Leave out every line before the one that contains "ash dieback". Please restate that line and the rest of the data word for word, through the end.
————
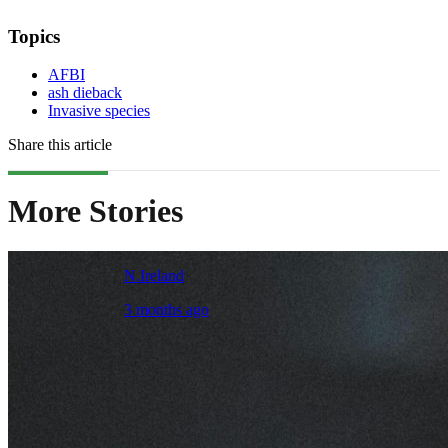
Topics
AFBI
ash dieback
Invasive species
Share this article
More Stories
N.Ireland
3 months ago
————
- SOLUTION TO THE EXERCISE
ash dieback
Invasive species
Share this article
More Stories
N.Ireland
3 months ago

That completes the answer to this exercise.